В других проектах я использовал этот прием, но не здесь. Знаете, у моего любимого художника Караваджо была такая концепция — и его ругали за нее: он рисовал крестьян с улиц Рима, изображая их апостолами. Таким образом он хотел сказать, что Бог присутствует везде, вне времени, в каждом из нас, а апостолы — среди нас.
— Ну а у вас разве не так? Ромка разве не апостол? Это разве не история о том, чтобы увидеть свет в заземленном человеке, в Ромке, откинувшемся с кичи?
— Не думаю, что следует искать в этом проекте что-то сверхъестественное и потустороннее. Это такая большая история о малой родине, где каждый для мироздания важен — независимо от того, живет ли он в Москве, в Ольшанке ли... Но ход ваших мыслей мне нравится.
— Как думаете, возможно такие проекты продавать за границу?
— У меня кроме договоров с российскими галереями есть и с иностранными тоже. Вот недавно подписал договор с пекинской галереей. Показываю свои работы — им все нравится. А у меня очень много фигуратива, иначе говоря — изображений человека. И вот я замечаю, что они выбирают картины без людей, а с людьми отсеивают. Интересуюсь, в чем причина. Мне отвечают, что китайцы не покупают картины, где есть некитайские лица.
— Ну и у нас не купят с китайскими лицами.
— А почему? Потому что важны дискурс, ментальность, важна возможность считать образы и подтексты. Людям другой культуры это трудно, многое остается непонятым.
— У вас есть профессиональная мечта?
— Реализоваться в области современного искусства.
— Зачем?
— Тщеславие, наверное. Потому что храмовая живопись — это же анонимно. А здесь — вот ты, а вот твои картины.
— И этот проект тоже?
— Ну, там же стоит подпись: художник Иван Коршунов. Тот, кто говорит, что ему все равно, — врет. Скромность — путь в неизвестность. А хочется ведь «плюнуть в вечность».

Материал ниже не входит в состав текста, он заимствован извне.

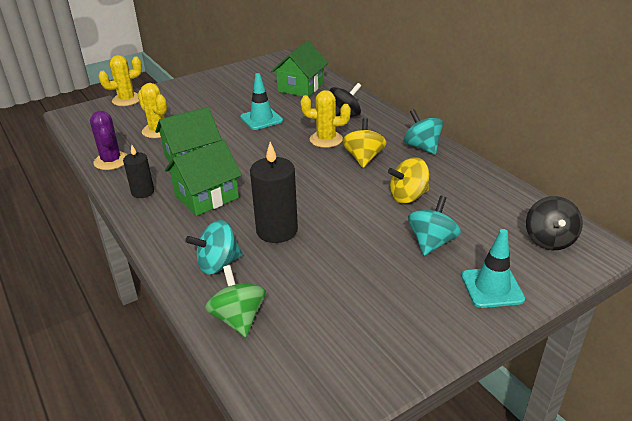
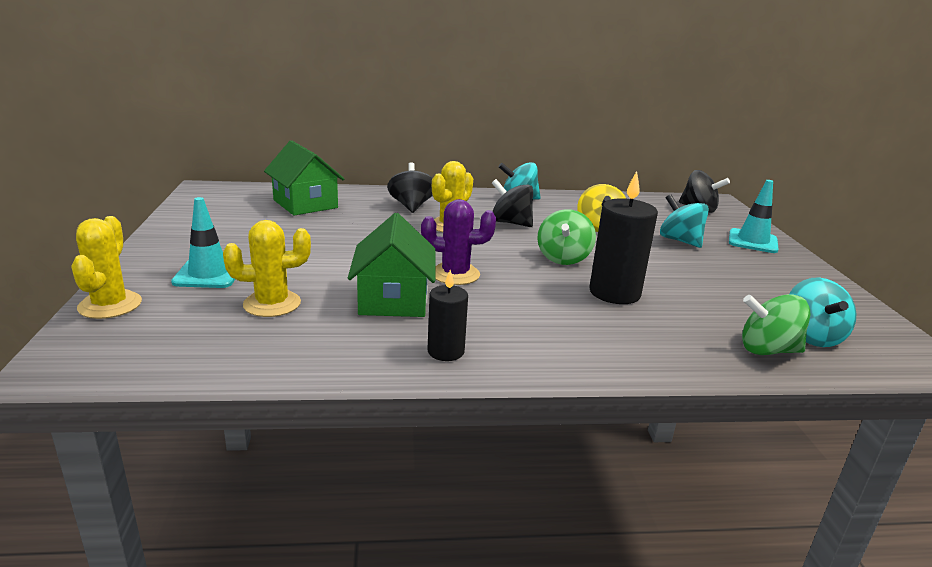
camera: 65 degrees left, 10 degrees down
purple cactus [90,111,128,170] -> purple cactus moved to [421,199,496,285]
green house [165,140,242,216] -> none
turquoise spinning top [185,220,243,275] -> turquoise spinning top moved to [789,278,857,347]
turquoise traffic cone [240,73,283,130] -> turquoise traffic cone moved to [171,197,235,288]
yellow spinning top [342,118,386,168] -> black spinning top [492,179,533,227]
none -> green spinning top [537,209,596,265]

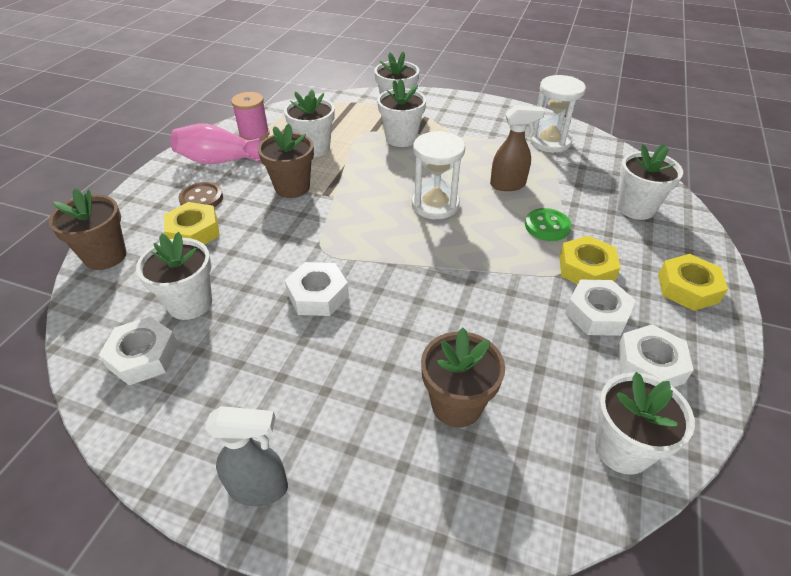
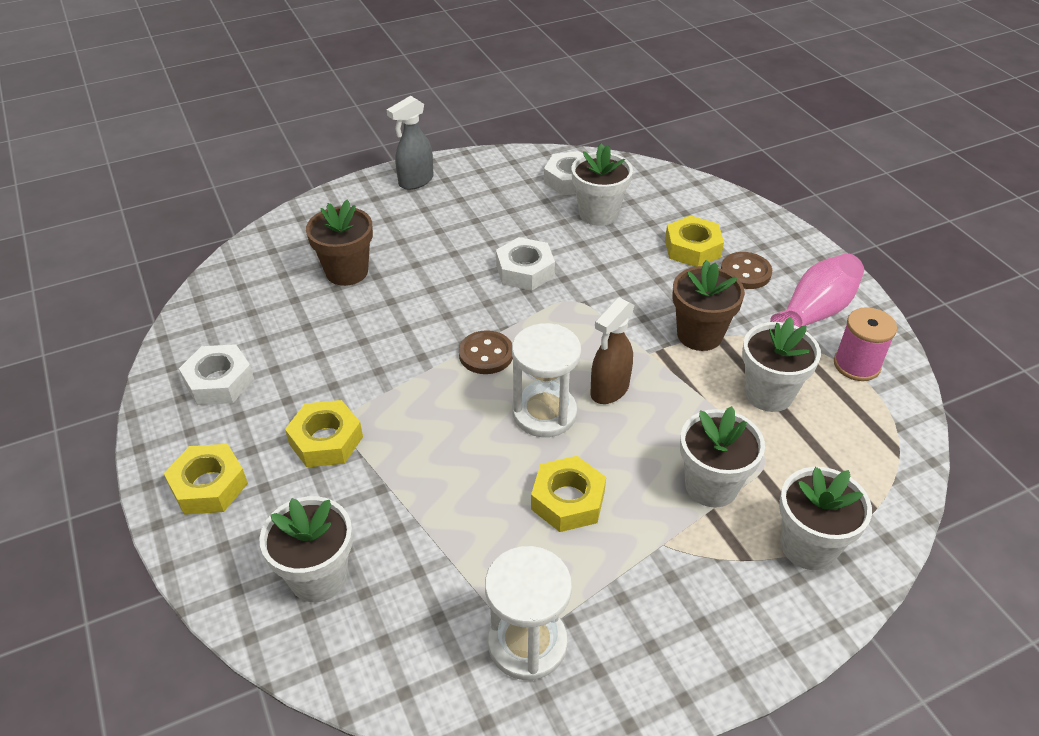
camera: 135 degrees right, 0 degrees up
brown flower pot [49,188,127,270] -> none
brown spray bottle [490,105,545,191] -> brown spray bottle moved to [590,297,635,404]
green button [525,208,571,241] -> none
white nut [565,280,636,336] -> none
white flower pot [595,372,695,475] -> none
none -> brown button [459,330,513,374]
none -> yellow nut [531,456,606,532]

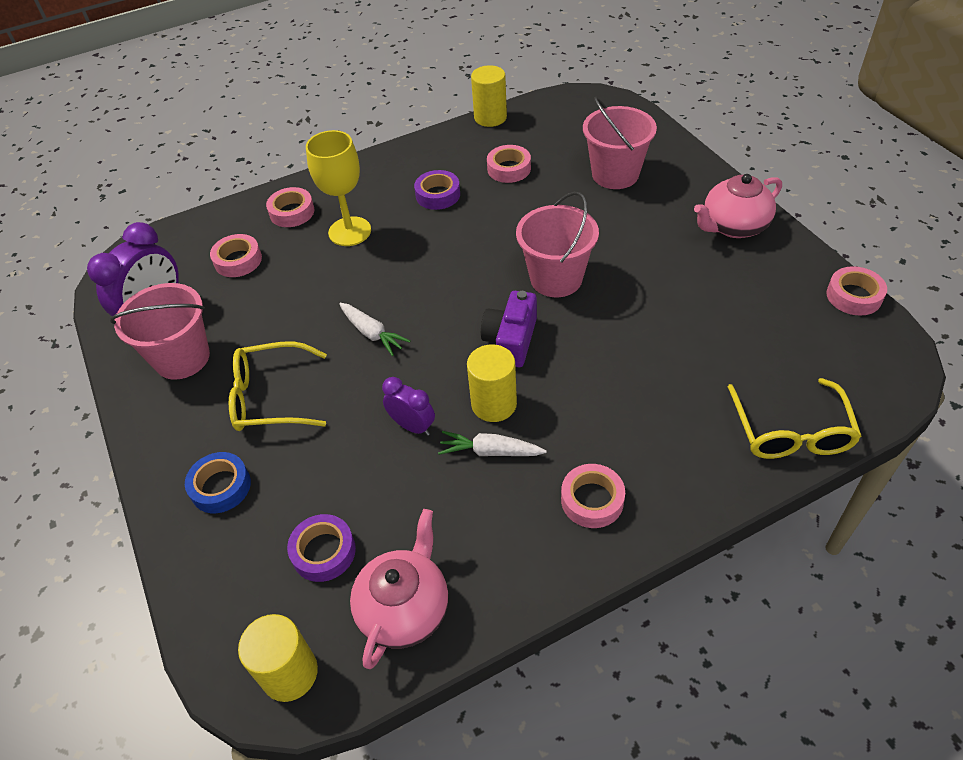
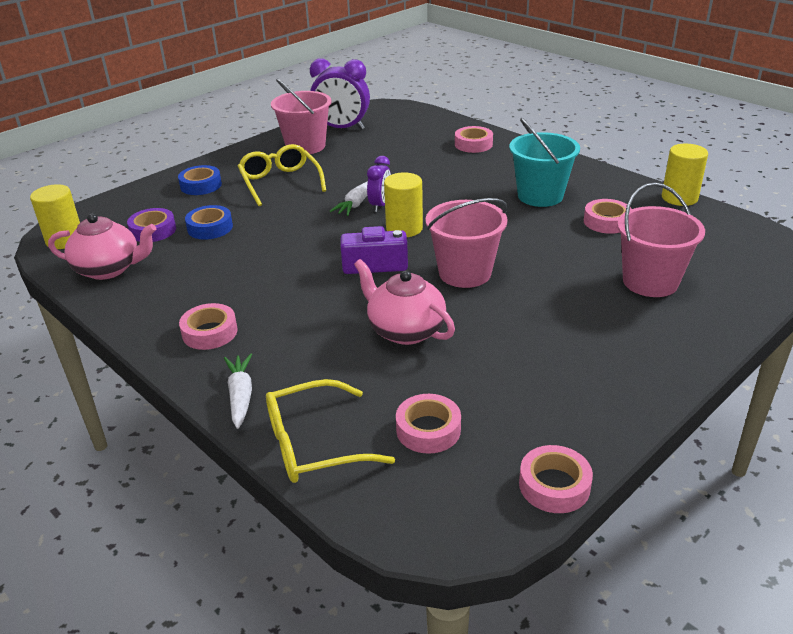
camera: 70 degrees right, 15 degrees down
pink tape [210,234,262,277] -> pink tape moved to [396,394,461,454]
yellow goblet [306,130,371,246] -> none
purple clock [382,377,435,436] -> purple clock moved to [367,156,391,212]
purple tape [414,170,460,210] -> turquoise bucket [509,118,580,207]
white carrot [438,431,547,456] -> white carrot moved to [224,353,252,429]
yellow cylinder [467,344,517,422] -> yellow cylinder moved to [384,172,423,237]
pink teapot [694,174,782,238] -> pink teapot moved to [354,259,455,345]
none -> blue tape [185,205,233,240]

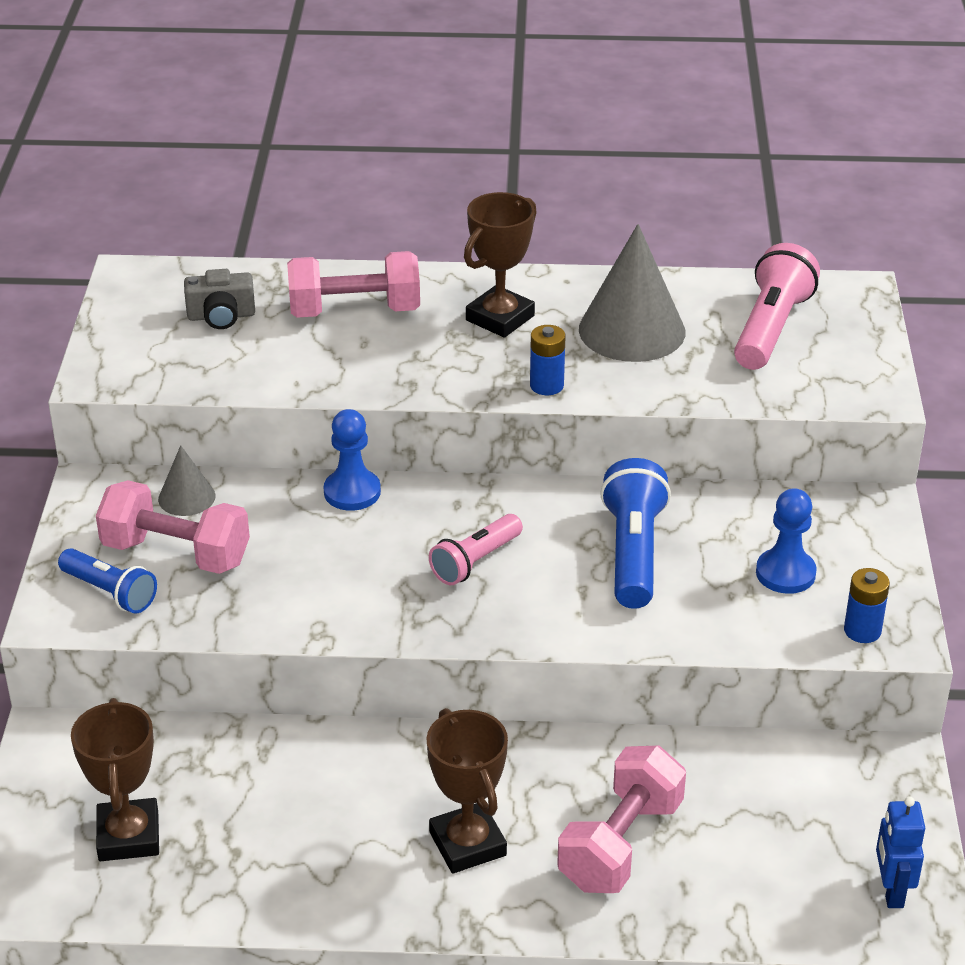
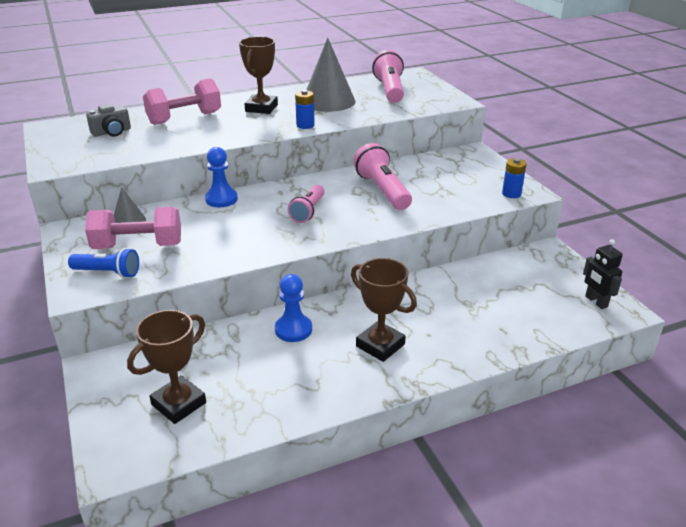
camera: 25 degrees left, 5 degrees down
brown trophy [71,698,159,861] -> brown trophy turned 75 degrees clockwise [127,310,206,424]
pink dumbbell [557,745,686,893] -> none
blue flashlight [600,458,671,609] -> pink flashlight [353,143,412,210]
blue pawn [756,488,817,594] -> blue pawn moved to [275,274,312,342]
blue robot [876,796,925,908] -> black robot [583,239,623,309]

— То есть вы чувствуете, что это и есть ваш путь?
— Я не мыслю себя в другом качестве. Как жить, если не рисовать, не создавать?! Если я не рисую — прямо зудит все внутри, раздражаюсь. А картину нарисовал — сразу успокоился. Мы с женой с художественной школы вместе, она тоже художник. Когда начинаем, бывает, цапаться слегка, она говорит: «Ну все, иди в мастерскую», подразумевая, что мне пора выпустить пар.
Солярис
Мы уже собираемся в обратный путь. Иван, заведя машину, крестится по обыкновению. Солнце скрывается в тучах. Неожиданно, словно нам на дорожку, из ветвей могучего клена выкрикивает кукушка.
«Раз — ку-ку», — принимаемся мы считать с надеждой.
А второго раза не дожидаемся. Вещая птица, поперхнувшись на полукуке, сообщает нам, что нынешнее лето — последнее в жизни Ольшанки.